Mindy Spitz is a representative of March Against Monsanto, which joined the Ozark Organic Consumers Association at Thursday’s protest.
“I think it will open the door for our food to be manipulated in a variety of ways. But my thought is if GMOs, genetically modified organisms, are so safe like they say—then what’s the problem with labeling them?” wonders Spitz.
Formally called the Safe and Accurate Food Label Act of 2015, opponents have dubbed it the Deny Americans the Right to Know (DARK) Act, claiming it keeps consumers in the dark about genetically modified organisms (GMOs) in their food.
Dr. Patricia Patterson-Tursi is one of the protestors and a retired psychologist. She says she has been following genetic engineering for years and no longer shops at the grocery store. Patterson-Tursi says her secret to 80 years of healthy living is knowing what she puts into her body. She says if this bill moves forward it will block each state’s ability to legislate about labeling what is actually in food the foods we eat.

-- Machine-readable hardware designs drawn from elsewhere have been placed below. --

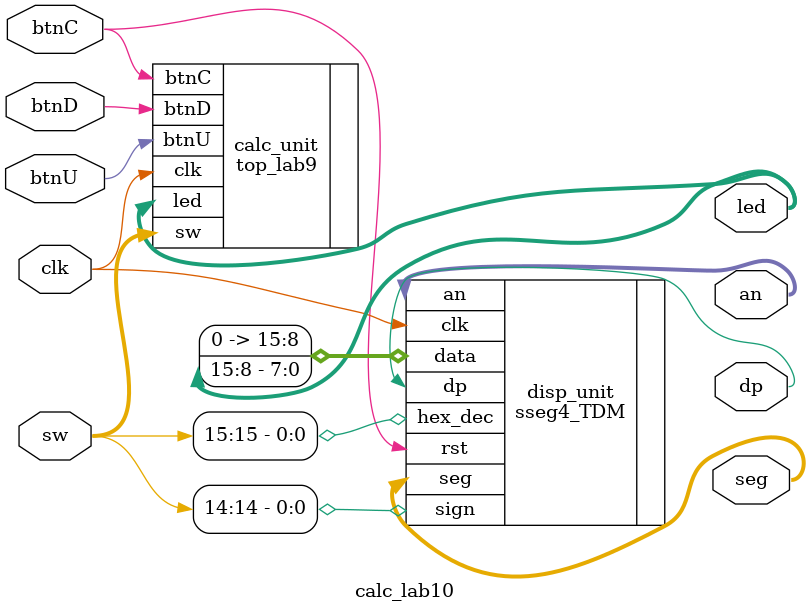
<source format=sv>
`timescale 1ns / 1ps

module calc_lab10(
    input btnU,
    input btnD,
    input [15:0]sw,
    input clk,
    input btnC,
    output [15:0]led,
    output [6:0] seg,
    output dp,
    output [3:0] an);

sseg4_TDM disp_unit(.data({8'b00000000, led[15:8]}), 
                .hex_dec(sw[15]), .sign(sw[14]), .clk(clk), .rst(btnC), 
                .seg(seg), .dp(dp), .an(an));
                              
top_lab9 calc_unit(.btnC(btnC), .btnD(btnD), .btnU(btnU), .clk(clk),
                .sw(sw), .led(led));

endmodule

</source>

“That means that all of us who do not want to eat GMOs won’t know what’s in our food. And that is wrong. They are taking away our right to know,” explains Patterson-Tursi.
Royce Reding, a spokesperson for Rep. Long’s office, says that the proposed legislation is about minimizing confusion and cost for both producers and consumers alike. He met with protesters Thursday to hear their concerns. Reding says it is not about hiding what is in foods, but rather everyone being on the “same page.”

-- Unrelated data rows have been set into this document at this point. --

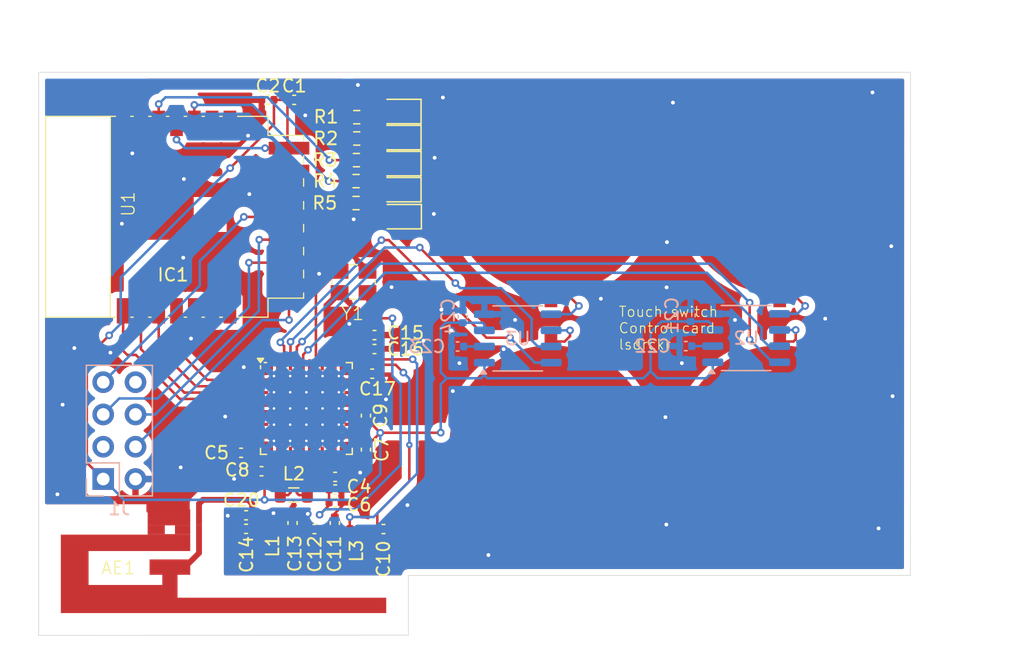
<source format=kicad_pcb>
(kicad_pcb
	(version 20240108)
	(generator "pcbnew")
	(generator_version "8.0")
	(general
		(thickness 1.6)
		(legacy_teardrops no)
	)
	(paper "A4")
	(layers
		(0 "F.Cu" signal)
		(31 "B.Cu" signal)
		(32 "B.Adhes" user "B.Adhesive")
		(33 "F.Adhes" user "F.Adhesive")
		(34 "B.Paste" user)
		(35 "F.Paste" user)
		(36 "B.SilkS" user "B.Silkscreen")
		(37 "F.SilkS" user "F.Silkscreen")
		(38 "B.Mask" user)
		(39 "F.Mask" user)
		(40 "Dwgs.User" user "User.Drawings")
		(41 "Cmts.User" user "User.Comments")
		(42 "Eco1.User" user "User.Eco1")
		(43 "Eco2.User" user "User.Eco2")
		(44 "Edge.Cuts" user)
		(45 "Margin" user)
		(46 "B.CrtYd" user "B.Courtyard")
		(47 "F.CrtYd" user "F.Courtyard")
		(48 "B.Fab" user)
		(49 "F.Fab" user)
		(50 "User.1" user)
		(51 "User.2" user)
		(52 "User.3" user)
		(53 "User.4" user)
		(54 "User.5" user)
		(55 "User.6" user)
		(56 "User.7" user)
		(57 "User.8" user)
		(58 "User.9" user)
	)
	(setup
		(pad_to_mask_clearance 0)
		(allow_soldermask_bridges_in_footprints no)
		(pcbplotparams
			(layerselection 0x00010fc_ffffffff)
			(plot_on_all_layers_selection 0x0000000_00000000)
			(disableapertmacros no)
			(usegerberextensions no)
			(usegerberattributes yes)
			(usegerberadvancedattributes yes)
			(creategerberjobfile yes)
			(dashed_line_dash_ratio 12.000000)
			(dashed_line_gap_ratio 3.000000)
			(svgprecision 4)
			(plotframeref no)
			(viasonmask no)
			(mode 1)
			(useauxorigin no)
			(hpglpennumber 1)
			(hpglpenspeed 20)
			(hpglpendiameter 15.000000)
			(pdf_front_fp_property_popups yes)
			(pdf_back_fp_property_popups yes)
			(dxfpolygonmode yes)
			(dxfimperialunits yes)
			(dxfusepcbnewfont yes)
			(psnegative no)
			(psa4output no)
			(plotreference yes)
			(plotvalue yes)
			(plotfptext yes)
			(plotinvisibletext no)
			(sketchpadsonfab no)
			(subtractmaskfromsilk no)
			(outputformat 1)
			(mirror no)
			(drillshape 1)
			(scaleselection 1)
			(outputdirectory "")
		)
	)
	(net 0 "")
	(net 1 "VVD_F")
	(net 2 "GND")
	(net 3 "VVD1V2")
	(net 4 "VVD1V")
	(net 5 "3.3V")
	(net 6 "Net-(IC1-VANT)")
	(net 7 "ANT")
	(net 8 "Net-(C12-Pad2)")
	(net 9 "Reset")
	(net 10 "XC1")
	(net 11 "XC2")
	(net 12 "unconnected-(IC1-PD5-Pad47)")
	(net 13 "unconnected-(IC1-PD0-Pad42)")
	(net 14 "unconnected-(IC1-PC7-Pad35)")
	(net 15 "unconnected-(IC1-PC3-Pad31)")
	(net 16 "unconnected-(IC1-PC0-Pad28)")
	(net 17 "unconnected-(IC1-PA7-Pad9)")
	(net 18 "unconnected-(IC1-PD7-Pad1)")
	(net 19 "Net-(U2-VC)")
	(net 20 "unconnected-(IC1-PA5-Pad7)")
	(net 21 "unconnected-(IC1-PC1-Pad29)")
	(net 22 "unconnected-(IC1-PB7-Pad25)")
	(net 23 "Net-(U3-VC)")
	(net 24 "Net-(IC1-VDCDC)")
	(net 25 "unconnected-(IC1-PB0-Pad10)")
	(net 26 "unconnected-(IC1-PC5-Pad33)")
	(net 27 "unconnected-(IC1-PB1-Pad11)")
	(net 28 "unconnected-(IC1-PC4-Pad32)")
	(net 29 "OutSw2")
	(net 30 "unconnected-(IC1-PD6-Pad48)")
	(net 31 "unconnected-(IC1-PA4-Pad6)")
	(net 32 "unconnected-(IC1-PC6-Pad34)")
	(net 33 "unconnected-(IC1-PC2-Pad30)")
	(net 34 "OutSw3")
	(net 35 "unconnected-(IC1-PB2-Pad20)")
	(net 36 "unconnected-(IC1-PA6-Pad8)")
	(net 37 "Net-(IC1-VDCDC_SW)")
	(net 38 "CT2")
	(net 39 "CT3")
	(net 40 "CT1")
	(net 41 "CT4")
	(net 42 "OutLed2")
	(net 43 "In2")
	(net 44 "unconnected-(U1-TX2-Pad7)")
	(net 45 "In1")
	(net 46 "In3")
	(net 47 "OutLed3")
	(net 48 "OutLed4")
	(net 49 "unconnected-(U1-TX1-Pad15)")
	(net 50 "OutLed1")
	(net 51 "unconnected-(U1-ADC-Pad5)")
	(net 52 "In4")
	(net 53 "Net STT")
	(net 54 "unconnected-(U1-RX2-Pad6)")
	(net 55 "unconnected-(U1-RX1-Pad16)")
	(net 56 "unconnected-(U1-CSN-PadTP)")
	(net 57 "unconnected-(J1-Pin_8-Pad8)")
	(net 58 "unconnected-(J1-Pin_3-Pad3)")
	(net 59 "Net-(D1-A)")
	(net 60 "Net-(D2-A)")
	(net 61 "Net-(D3-A)")
	(net 62 "Net-(D4-A)")
	(net 63 "Net-(D5-A)")
	(net 64 "Net-(AE1-A)")
	(net 65 "OutSw4")
	(net 66 "OutSw1")
	(net 67 "Net-(J2-Pin_1)")
	(net 68 "Net-(J3-Pin_1)")
	(net 69 "Net-(J4-Pin_1)")
	(net 70 "Net-(J5-Pin_1)")
	(net 71 "unconnected-(IC1-PB4-Pad22)")
	(net 72 "unconnected-(IC1-PB5-Pad23)")
	(net 73 "unconnected-(IC1-PB6-Pad24)")
	(net 74 "unconnected-(IC1-PB3-Pad21)")
	(footprint "Capacitor_SMD:C_0402_1005Metric" (layer "F.Cu") (at 151.94 68.89))
	(footprint "Touch_Switch_Custom:BK7231N" (layer "F.Cu") (at 126.060823 66.38351 90))
	(footprint "Capacitor_SMD:C_0402_1005Metric" (layer "F.Cu") (at 145.490823 82.57851 90))
	(footprint "Capacitor_SMD:C_0402_1005Metric" (layer "F.Cu") (at 151.265823 76.80351 -90))
	(footprint "LED_SMD:LED_0805_2012Metric" (layer "F.Cu") (at 153.941623 58.47531 180))
	(footprint "Capacitor_SMD:C_0402_1005Metric" (layer "F.Cu") (at 151.757323 70.82781))
	(footprint "Capacitor_SMD:C_0402_1005Metric" (layer "F.Cu") (at 147.215823 83.05351 180))
	(footprint "Inductor_SMD:L_0402_1005Metric" (layer "F.Cu") (at 143.915823 83.05351 180))
	(footprint "Capacitor_SMD:C_0402_1005Metric" (layer "F.Cu") (at 141.440823 77.05351 180))
	(footprint "Capacitor_SMD:C_0402_1005Metric" (layer "F.Cu") (at 152.640823 83.05351))
	(footprint "Package_DFN_QFN:QFN-48-1EP_7x7mm_P0.5mm_EP5.6x5.6mm_ThermalVias" (layer "F.Cu") (at 146.578323 73.56601))
	(footprint "Capacitor_SMD:C_0402_1005Metric" (layer "F.Cu") (at 141.835823 81.96991 180))
	(footprint "Touch_Switch_Custom:Touch Switch" (layer "F.Cu") (at 165.82 56.6))
	(footprint "Resistor_SMD:R_0603_1608Metric" (layer "F.Cu") (at 150.490823 55.67631))
	(footprint "Inductor_SMD:L_0805_2012Metric" (layer "F.Cu") (at 145.587723 80.37821 180))
	(footprint "Touch_Switch_Custom:Antenna" (layer "F.Cu") (at 138.340823 93.66351 180))
	(footprint "Resistor_SMD:R_0603_1608Metric" (layer "F.Cu") (at 150.490823 57.40351))
	(footprint "Capacitor_SMD:C_0402_1005Metric" (layer "F.Cu") (at 148.815823 82.57851 90))
	(footprint "LED_SMD:LED_0805_2012Metric" (layer "F.Cu") (at 153.916623 50.20031 180))
	(footprint "Touch_Switch_Custom:Touch Switch" (layer "F.Cu") (at 183.82 76.6 180))
	(footprint "Touch_Switch_Custom:Crystal" (layer "F.Cu") (at 149.19 62.76))
	(footprint "Capacitor_SMD:C_0402_1005Metric" (layer "F.Cu") (at 148.84 78.95))
	(footprint "Capacitor_SMD:C_0402_1005Metric" (layer "F.Cu") (at 151.265823 74.12851 90))
	(footprint "Resistor_SMD:R_0603_1608Metric" (layer "F.Cu") (at 150.541623 50.64711))
	(footprint "LED_SMD:LED_0805_2012Metric" (layer "F.Cu") (at 153.916623 52.25031 180))
	(footprint "Touch_Switch_Custom:Touch Switch" (layer "F.Cu") (at 165.82 76.6 180))
	(footprint "LED_SMD:LED_0805_2012Metric" (layer "F.Cu") (at 153.916623 54.30031 180))
	(footprint "Capacitor_SMD:C_0402_1005Metric" (layer "F.Cu") (at 141.835823 83.03711 180))
	(footprint "Capacitor_SMD:C_0402_1005Metric" (layer "F.Cu") (at 148.8426 80.9566))
	(footprint "Capacitor_SMD:C_0402_1005Metric" (layer "F.Cu") (at 148.8426 79.9406))
	(footprint "Capacitor_SMD:C_0402_1005Metric" (layer "F.Cu") (at 143.545823 49.28351 180))
	(footprint "Resistor_SMD:R_0603_1608Metric" (layer "F.Cu") (at 150.516223 54.02531))
	(footprint "Touch_Switch_Custom:Touch Switch" (layer "F.Cu") (at 183.82 56.6))
	(footprint "Capacitor_SMD:C_0402_1005Metric" (layer "F.Cu") (at 145.620823 49.28351))
	(footprint "Inductor_SMD:L_0402_1005Metric" (layer "F.Cu") (at 150.490823 83.05351 180))
	(footprint "Capacitor_SMD:C_0402_1005Metric" (layer "F.Cu") (at 151.94 67.79))
	(footprint "Capacitor_SMD:C_0402_1005Metric" (layer "F.Cu") (at 143.050823 78.50351 180))
	(footprint "LED_SMD:LED_0805_2012Metric" (layer "F.Cu") (at 153.916623 56.35031 180))
	(footprint "Resistor_SMD:R_0603_1608Metric" (layer "F.Cu") (at 150.541623 52.32351))
	(footprint "Package_SO:SOP-8_3.9x4.9mm_P1.27mm"
		(layer "B.Cu")
		(uuid "20739313-f62c-4d8d-be9f-9619ddbd375d")
		(at 181.18 68.025)
		(descr "SOP, 8 Pin (http://www.macronix.com/Lists/Datasheet/Attachments/7534/MX25R3235F,%20Wide%20Range,%2032Mb,%20v1.6.pdf#page=79), generated with kicad-footprint-generator ipc_gullwing_generator.py")
		(tags "SOP SO")
		(property "Reference" "U2"
			(at 0.01 0.005 360)
			(layer "B.SilkS")
			(uuid "55e77014-7cc8-48bd-a326-453a7b0204d0")
			(effects
				(font
					(size 1 1)
					(thickness 0.15)
				)
				(justify mirror)
			)
		)
		(property "Value" "~"
			(at 0 -3.4 360)
			(layer "B.Fab")
			(uuid "b7f7423a-ebc1-48c9-8e19-1122c0c20941")
			(effects
				(font
					(size 1 1)
					(thickness 0.15)
				)
				(justify mirror)
			)
		)
		(property "Footprint" "Package_SO:SOP-8_3.9x4.9mm_P1.27mm"
			(at 0 0 180)
			(unlocked yes)
			(layer "B.Fab")
			(hide yes)
			(uuid "cad16170-a62d-43ea-be27-2c0f0217d94f")
			(effects
				(font
					(size 1.27 1.27)
				)
				(justify mirror)
			)
		)
		(property "Datasheet" ""
			(at 0 0 180)
			(unlocked yes)
			(layer "B.Fab")
			(hide yes)
			(uuid "0ee599f3-c8f7-41e0-bae8-c8ae81acaacb")
			(effects
				(font
					(size 1.27 1.27)
				)
				(justify mirror)
			)
		)
		(property "Description" ""
			(at 0 0 180)
			(unlocked yes)
			(layer "B.Fab")
			(hide yes)
			(uuid "d56d7fa8-fcba-4b5e-8fa6-e8db747cf5ac")
			(effects
				(font
					(size 1.27 1.27)
				)
				(justify mirror)
			)
		)
		(path "/0c8476d2-3a6f-4023-9197-1142788e7d1e")
		(sheetname "Root")
		(sheetfile "Control_card.kicad_sch")
		(attr smd)
		(fp_line
			(start -1.95 -2.56)
			(end 0 -2.56)
			(stroke
				(width 0.12)
				(type solid)
			)
			(layer "B.SilkS")
			(uuid "7b72e36b-b01b-4b11-b548-5af6004a54b7")
		)
		(fp_line
			(start -1.95 2.56)
			(end 0 2.56)
			(stroke
				(width 0.12)
				(type solid)
			)
			(layer "B.SilkS")
			(uuid "8b5a2282-a33b-441d-81fc-8a0ad4dcaf94")
		)
		(fp_line
			(start 1.95 -2.56)
			(end 0 -2.56)
			(stroke
				(width 0.12)
				(type solid)
			)
			(layer "B.SilkS")
			(uuid "fe1887a5-b51e-4504-a103-9506e0bca533")
		)
		(fp_line
			(start 1.95 2.56)
			(end 0 2.56)
			(stroke
				(width 0.12)
				(type solid)
			)
			(layer "B.SilkS")
			(uuid "428ce336-67fc-4dbd-9b8d-6619235da32a")
		)
		(fp_poly
			(pts
				(xy -2.7 2.465) (xy -2.94 2.795) (xy -2.46 2.795) (xy -2.7 2.465)
			)
			(stroke
				(width 0.12)
				(type solid)
			)
			(fill solid)
			(layer "B.SilkS")
			(uuid "55a58ae8-9dbc-4d8f-be74-54491c93014f")
		)
		(fp_line
			(start -3.7 -2.7)
			(end -3.7 2.7)
			(stroke
				(width 0.05)
				(type solid)
			)
			(layer "B.CrtYd")
			(uuid "be010ee8-7b68-43a1-a46b-b0c70d2a784e")
		)
		(fp_line
			(start -3.7 2.7)
			(end 3.7 2.7)
			(stroke
				(width 0.05)
				(type solid)
			)
			(layer "B.CrtYd")
			(uuid "02114d72-9b8d-4dd7-ab8e-8ee4fabb60da")
		)
		(fp_line
			(start 3.7 -2.7)
			(end -3.7 -2.7)
			(stroke
				(width 0.05)
				(type solid)
			)
			(layer "B.CrtYd")
			(uuid "127b6173-b153-4ca9-b833-67b2476549b4")
		)
		(fp_line
			(start 3.7 2.7)
			(end 3.7 -2.7)
			(stroke
				(width 0.05)
				(type solid)
			)
			(layer "B.CrtYd")
			(uuid "1bdcc866-421d-413f-b0ef-3e703ca2195a")
		)
		(fp_line
			(start -1.95 -2.45)
			(end 1.95 -2.45)
			(stroke
				(width 0.1)
				(type solid)
			)
			(layer "B.Fab")
			(uuid "be3473bc-d9c5-47f5-b030-af2f4fef4ef7")
		)
		(fp_line
			(start -1.95 1.475)
			(end -1.95 -2.45)
			(stroke
				(width 0.1)
				(type solid)
			)
			(layer "B.Fab")
			(uuid "1256a340-532a-4184-823d-af5e9750feee")
		)
		(fp_line
			(start -0.975 2.45)
			(end -1.95 1.475)
			(stroke
				(width 0.1)
				(type solid)
			)
			(layer "B.Fab")
			(uuid "f84e2d11-b575-4810-b2f2-4d11c4a4d2a8")
		)
		(fp_line
			(start 1.95 -2.45)
			(end 1.95 2.45)
			(stroke
				
... [312383 chars truncated]
</source>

“One of the things that this legislation would do is it would direct the FDA to develop a federal definition for natural claims on product labels. Right now there are different definitions as to what ‘natural’ is,” Reding explains.
This makes it difficult for producers to keep up, Rediing continued, making it costly to comply. He shares this cost is ultimately passed down to consumers.
Roughly 25 people of all ages held up signs in front of Long’s office. Among the group was Jim Evans, who ran as a Democrat against Long in November and was defeated in pursuing the 7th congressional seat.